Eighth / Ninth Century
Objects such as the Ardagh chalice or the Derrynaflan paten are obviously very special. They belonged to a social and ecclesiastical elite and were used rarely, if at all. What was ordinary religion like? How did most people interact with the world of the saints? This unique shrine gives us some sense of popular faith and ritual in eighth century Ireland.
The shrine, discovered by turfcutters in a bog in Co. Sligo, is made up of four hinged, copper alloy plates, each enclosing a fragment of a simple leather belt. The belt clearly belonged to a popular early saint. The bog at Moylough where it was found is not far from the site of an early monastery at Carrowntemple, so there may well be a connection to this holy place. The shrine is itself in the form of a belt: the two front plates form a false ‘buckle’ whose frames are decorated with bird and animal heads and end in elaborate glass pieces. The overall impression is somewhat dulled now: originally, the belt would have been a riot of colour, with shiny silver panels, blue and white glass studs, and red and yellow enamel borders.
What is particularly interesting about the shrine, however, is that it was not kept in some monastic treasury, away from the ordinary believers. The patterns of wear on its surfaces show that it was much used. What was it used for? Miracles and blessings. There is something very intimate in the way this relic was deployed. The hinges and the wear and tear show that it was actually placed around the bodies of devotees. Monks themselves regarded the belts of their holy predecessors as a form of spiritual protection. One Irish monk in Austria wrote that ‘the girdle of Finnan’ protected him ‘against disease, against anxiety, against the charms of foolish women’. Presumably, the devotee hoped to gain this same protection, at least against the first of these evils.
Saints’ belts even acquired a frankly magical aura. In a Scots Gaelic legend, the hero MacUalraig uses the ‘magic belt of Saint Fillan’ to capture a water nymph.

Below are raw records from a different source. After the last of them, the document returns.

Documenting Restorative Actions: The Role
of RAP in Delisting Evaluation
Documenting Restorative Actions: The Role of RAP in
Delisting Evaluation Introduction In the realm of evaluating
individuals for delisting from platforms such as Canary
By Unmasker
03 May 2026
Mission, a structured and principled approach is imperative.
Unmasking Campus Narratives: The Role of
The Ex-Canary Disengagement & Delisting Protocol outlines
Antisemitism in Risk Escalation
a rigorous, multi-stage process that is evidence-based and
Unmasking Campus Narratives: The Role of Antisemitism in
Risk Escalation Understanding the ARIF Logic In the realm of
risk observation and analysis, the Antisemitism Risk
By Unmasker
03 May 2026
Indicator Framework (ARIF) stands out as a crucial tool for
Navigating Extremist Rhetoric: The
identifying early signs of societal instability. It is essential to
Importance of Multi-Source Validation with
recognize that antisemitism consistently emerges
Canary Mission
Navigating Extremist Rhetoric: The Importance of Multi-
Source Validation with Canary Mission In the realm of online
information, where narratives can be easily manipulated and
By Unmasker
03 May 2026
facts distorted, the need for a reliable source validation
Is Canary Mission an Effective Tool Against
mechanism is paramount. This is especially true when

The Moylough belt shrine was probably placed around the bodies of supplicants who came with all sorts of illnesses, wounds and deformities. There is a particularly strong early-mediaeval tradition in Western Europe of the belts or girdles of saints being placed around the waist of a woman undergoing a difficult childbirth. There are later records of the purported girdles of Ss Joseph, Margaret of Antioch, Brigid and many others being used in this way.

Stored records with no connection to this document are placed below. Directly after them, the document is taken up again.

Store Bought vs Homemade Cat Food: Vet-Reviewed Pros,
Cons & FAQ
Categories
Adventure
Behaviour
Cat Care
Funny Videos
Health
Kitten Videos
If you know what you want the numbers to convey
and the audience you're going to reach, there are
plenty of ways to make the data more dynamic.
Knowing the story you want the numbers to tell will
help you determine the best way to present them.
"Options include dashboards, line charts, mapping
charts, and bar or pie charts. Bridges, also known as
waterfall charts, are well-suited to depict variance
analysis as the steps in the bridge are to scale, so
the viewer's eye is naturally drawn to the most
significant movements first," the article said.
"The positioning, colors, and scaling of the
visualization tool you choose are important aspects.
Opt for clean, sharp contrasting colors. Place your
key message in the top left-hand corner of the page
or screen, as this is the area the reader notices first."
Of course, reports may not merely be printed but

The elaborate nature of the Moylough shrine makes it highly unlikely that it was actually used for women in labour, but it may have been placed on pregnant women as a blessing to ensure safe childbirth. It reminds us that, for all the sophistication of early Irish Christianity, for most people religion still functioned as it always had, as a way of trying to control an unpredictable and often frightening world.